The Daughter of Time

Josephine Fey

For a novel billed as the "best crime novel of all time" (not a meaningless boast, see Wikipedia), Josephine Tey's The Daughter of Time was a disappointment. I picked it up because of its appearance in Death at Morning House. It is the fifth novel in Tey's Inspector Alan Grant series, and I will not be reading any more of the series.

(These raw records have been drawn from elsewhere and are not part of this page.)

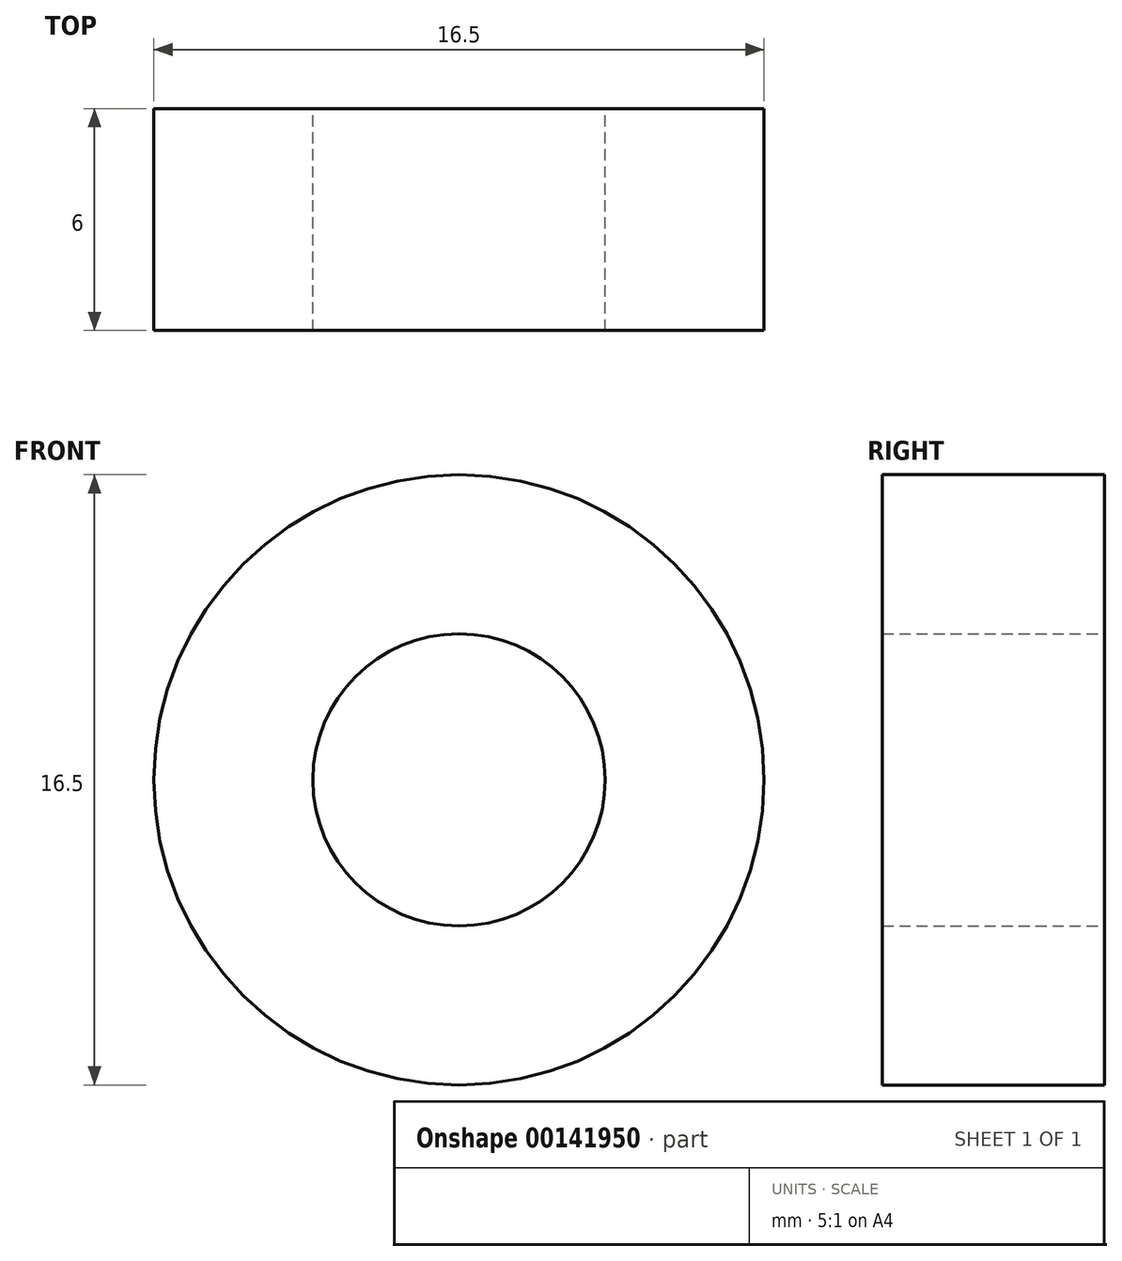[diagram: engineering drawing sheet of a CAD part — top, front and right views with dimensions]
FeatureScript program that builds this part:
annotation { "Feature Type Name" : "Feature", "Feature Type Description" : "" }
export const myFeature = defineFeature(function(context is Context, id is Id, definition is map)
    precondition{}
    {
        {
            var Q0;
            Q0=qCreatedBy(makeId("Front.planeOp"),FACE);
            var sketch = newSketch(context, id + "F0", { "sketchPlane" : qUnion([Q0])});
            skCircle(sketch, "E0", {"center": v(0, 0) * mm, "radius": 3.95 * mm});
            skCircle(sketch, "E1", {"center": v(0, 0) * mm, "radius": 8.25 * mm});
            skSolve(sketch);
        }
        {
            var Q0;
            Q0=makeQuery(id+"F0.imprint","IMPRINT",FACE,{"disambiguationData":[TD([[makeQuery(id+"F0.imprint","IMPRINT",EDGE,{"derivedFrom":sQuery(id+"F0.wireOp",EDGE,"E0")}),-1.0]])]});
            extrude(context, id + "F1", {"entities" : qUnion([Q0]), "depth" : 6 * mm, "offsetDistance" : 25 * mm});
        }
    });
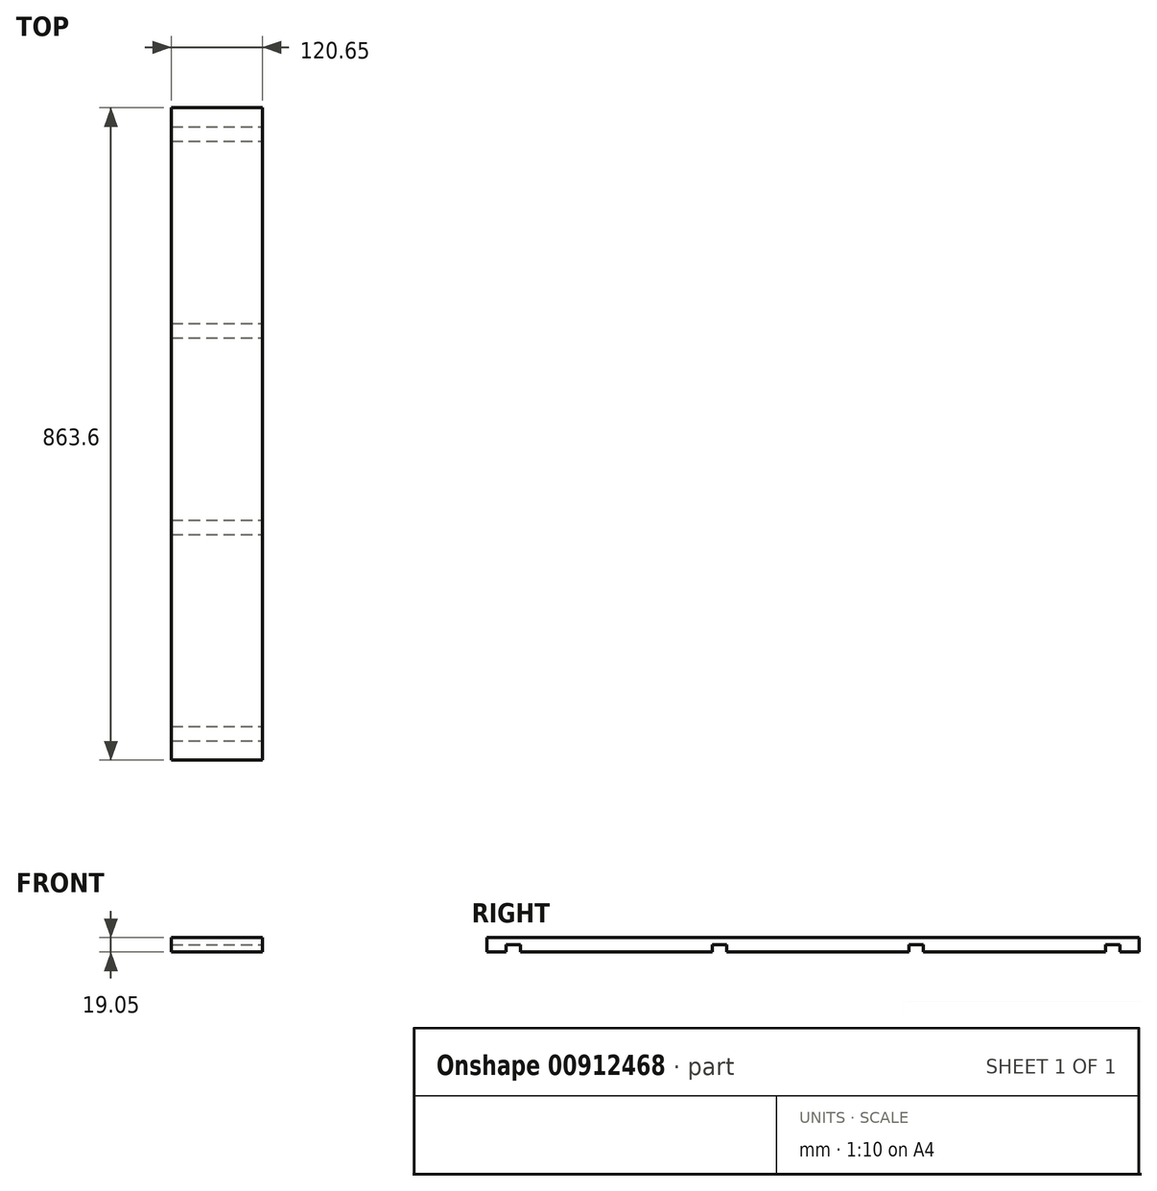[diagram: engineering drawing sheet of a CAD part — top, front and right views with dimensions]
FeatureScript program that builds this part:
annotation { "Feature Type Name" : "Feature", "Feature Type Description" : "" }
export const myFeature = defineFeature(function(context is Context, id is Id, definition is map)
    precondition{}
    {
        {
            var Q0;
            Q0=qCreatedBy(makeId("Front.planeOp"),FACE);
            var sketch = newSketch(context, id + "F0", { "sketchPlane" : qUnion([Q0])});
            skLineSegment(sketch, "E0.bottom", {"start": v(0, 0) * mm, "end": v(120.65, 0) * mm});
            skLineSegment(sketch, "E0.top", {"start": v(0, 19.05) * mm, "end": v(120.65, 19.05) * mm});
            skLineSegment(sketch, "E0.left", {"start": v(0, 0) * mm, "end": v(0, 19.05) * mm});
            skLineSegment(sketch, "E0.right", {"start": v(120.65, 0) * mm, "end": v(120.65, 19.05) * mm});
            skSolve(sketch);
        }
        {
            var Q0;
            Q0 = qSketchRegion(id + "F0", true);
            extrude(context, id + "F1", {"entities" : qUnion([Q0]), "depth" : 863.6 * mm, "offsetDistance" : 25.4 * mm});
        }
        {
            var Q0;
            Q0=makeQuery(id+"F1.opExtrude","SWEPT_FACE",FACE,{"disambiguationData":[OSD([sQuery(id+"F0.wireOp",EDGE,"E0.bottom")])]});
            var sketch = newSketch(context, id + "F2", { "sketchPlane" : qUnion([Q0])});
            skLineSegment(sketch, "E1.bottom", {"start": v(0, 838.2) * mm, "end": v(120.65, 838.2) * mm});
            skLineSegment(sketch, "E1.top", {"start": v(0, 819.15) * mm, "end": v(120.65, 819.15) * mm});
            skLineSegment(sketch, "E1.left", {"start": v(0, 838.2) * mm, "end": v(0, 819.15) * mm});
            skLineSegment(sketch, "E1.right", {"start": v(120.65, 838.2) * mm, "end": v(120.65, 819.15) * mm});
            skLineSegment(sketch, "E2.bottom", {"start": v(0, 25.4) * mm, "end": v(120.65, 25.4) * mm});
            skLineSegment(sketch, "E2.top", {"start": v(0, 44.45) * mm, "end": v(120.65, 44.45) * mm});
            skLineSegment(sketch, "E2.left", {"start": v(0, 25.4) * mm, "end": v(0, 44.45) * mm});
            skLineSegment(sketch, "E2.right", {"start": v(120.65, 25.4) * mm, "end": v(120.65, 44.45) * mm});
            skLineSegment(sketch, "E3.bottom", {"start": v(0, 285.75) * mm, "end": v(120.65, 285.75) * mm});
            skLineSegment(sketch, "E3.top", {"start": v(0, 304.8) * mm, "end": v(120.65, 304.8) * mm});
            skLineSegment(sketch, "E3.left", {"start": v(0, 285.75) * mm, "end": v(0, 304.8) * mm});
            skLineSegment(sketch, "E3.right", {"start": v(120.65, 285.75) * mm, "end": v(120.65, 304.8) * mm});
            skLineSegment(sketch, "E4.bottom", {"start": v(0, 565.15) * mm, "end": v(120.65, 565.15) * mm});
            skLineSegment(sketch, "E4.top", {"start": v(0, 546.1) * mm, "end": v(120.65, 546.1) * mm});
            skLineSegment(sketch, "E4.left", {"start": v(0, 565.15) * mm, "end": v(0, 546.1) * mm});
            skLineSegment(sketch, "E4.right", {"start": v(120.65, 565.15) * mm, "end": v(120.65, 546.1) * mm});
            skSolve(sketch);
        }
        {
            var Q0;
            Q0 = qSketchRegion(id + "F2", true);
            extrude(context, id + "F3", {"entities" : qUnion([Q0]), "operationType" : NewBodyOperationType.REMOVE, "oppositeDirection" : true, "depth" : 9.52 * mm, "offsetDistance" : 25.4 * mm});
        }
    });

Inspector Grant is laid up in hospital and is bored out of his skull. (Been there, done that.) He becomes interested in the famous matter of the Princes in the Tower and, with the help of a young American history student, Brent Carradine, at the British Museum, undertakes to investigate the question. (May I just say how refreshing it is to read a novel by an English author that contains an American character who is both intelligent and pleasant, instead of the default stupid and obnoxious American.) What Grant and Carradine purport to discover is that historians are all idiots who know nothing about human nature or psychology, and that those who pin the murder of the princes on Richard III have gotten everything wrong. Have a quote

'Historians should be compelled to take a course in psychology before they are allowed to write.'
'Huh. That wouldn't do anything for them. A man who is interested in what makes people tick doesn't write history. He writes novels, or becomes an alienist, or a magistrate—'
'Or a confidence man.'
'Or a confidence man. Or a fortune-teller. A man who understands about people hasn't any yen to write history. History is toy soldiers.'

The proposition that "A man who is interested in what makes people tick doesn't write history" is, of course, utter nonsense. (Steven Pinker comes immediately to mind as one counterexample.) It is perhaps true that detectives, psychiatrists ("alienist" is an old word for that), magistrates, and con-men have a keen and accurate appreciation of human psychology.

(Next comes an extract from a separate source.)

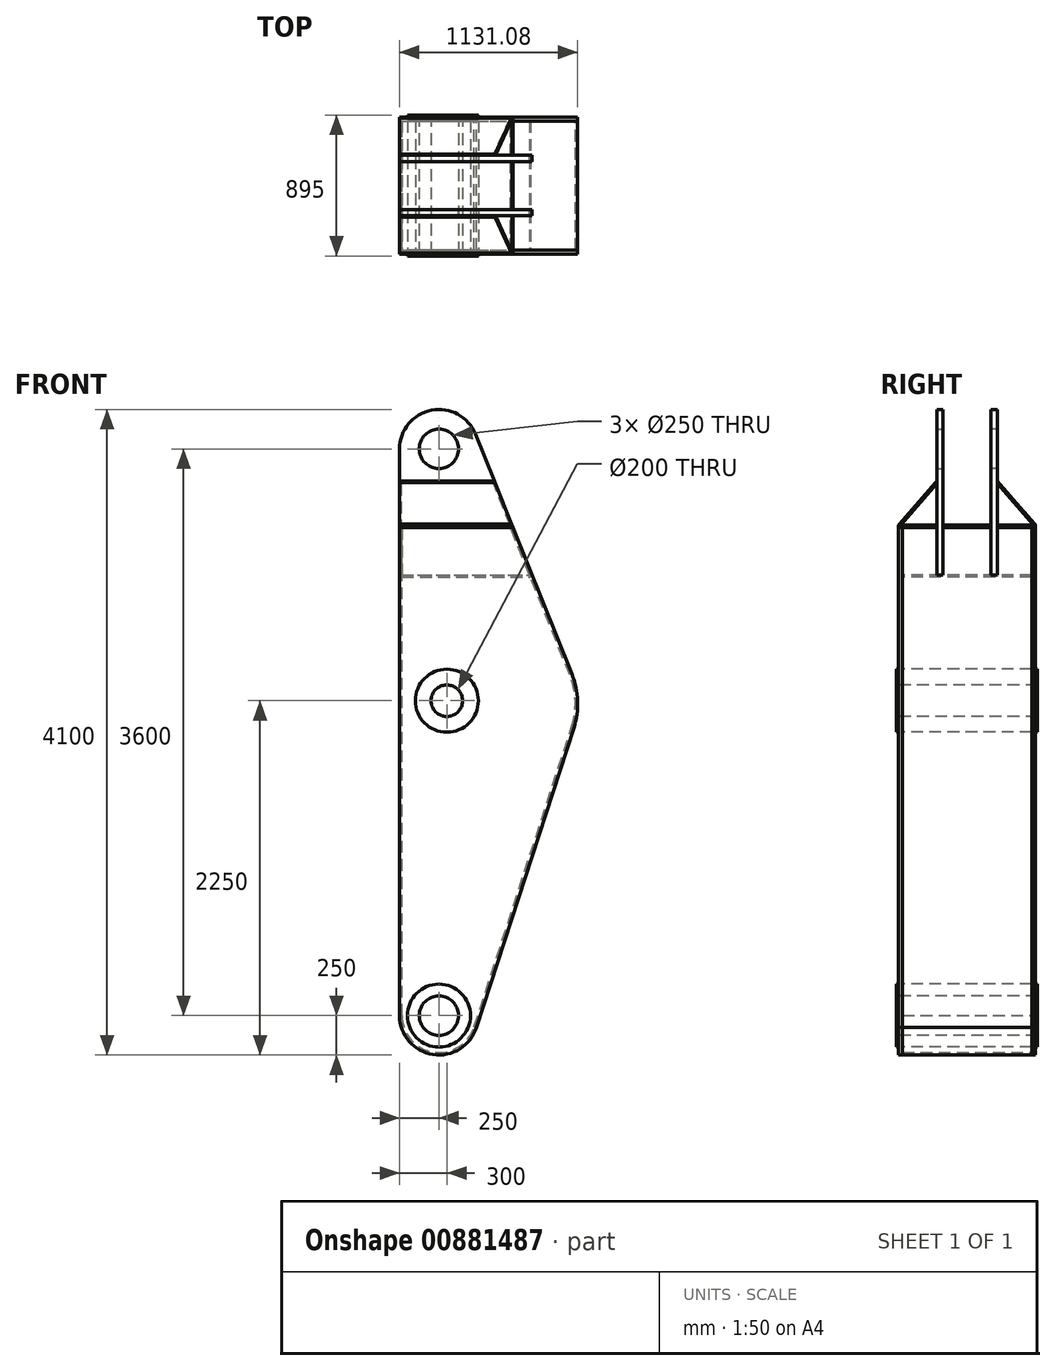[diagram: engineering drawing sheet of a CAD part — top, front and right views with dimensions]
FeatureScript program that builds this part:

You know who doesn't? Mystery writers. In the canon of Western literature, it is "poor characterization" when a person acts the way a real human being does. That is, a wise character who suddenly and without explanation does something stupid cannot be permitted in a novel. But wise men and women *DO*! All the time! It is a fact of life that historians, real-world detectives, psychiatrists, and probably con-men (can't say from my own experience) know very well. Many writers probably know it, too, but they are required by literary convention to suppress that knowledge in their work.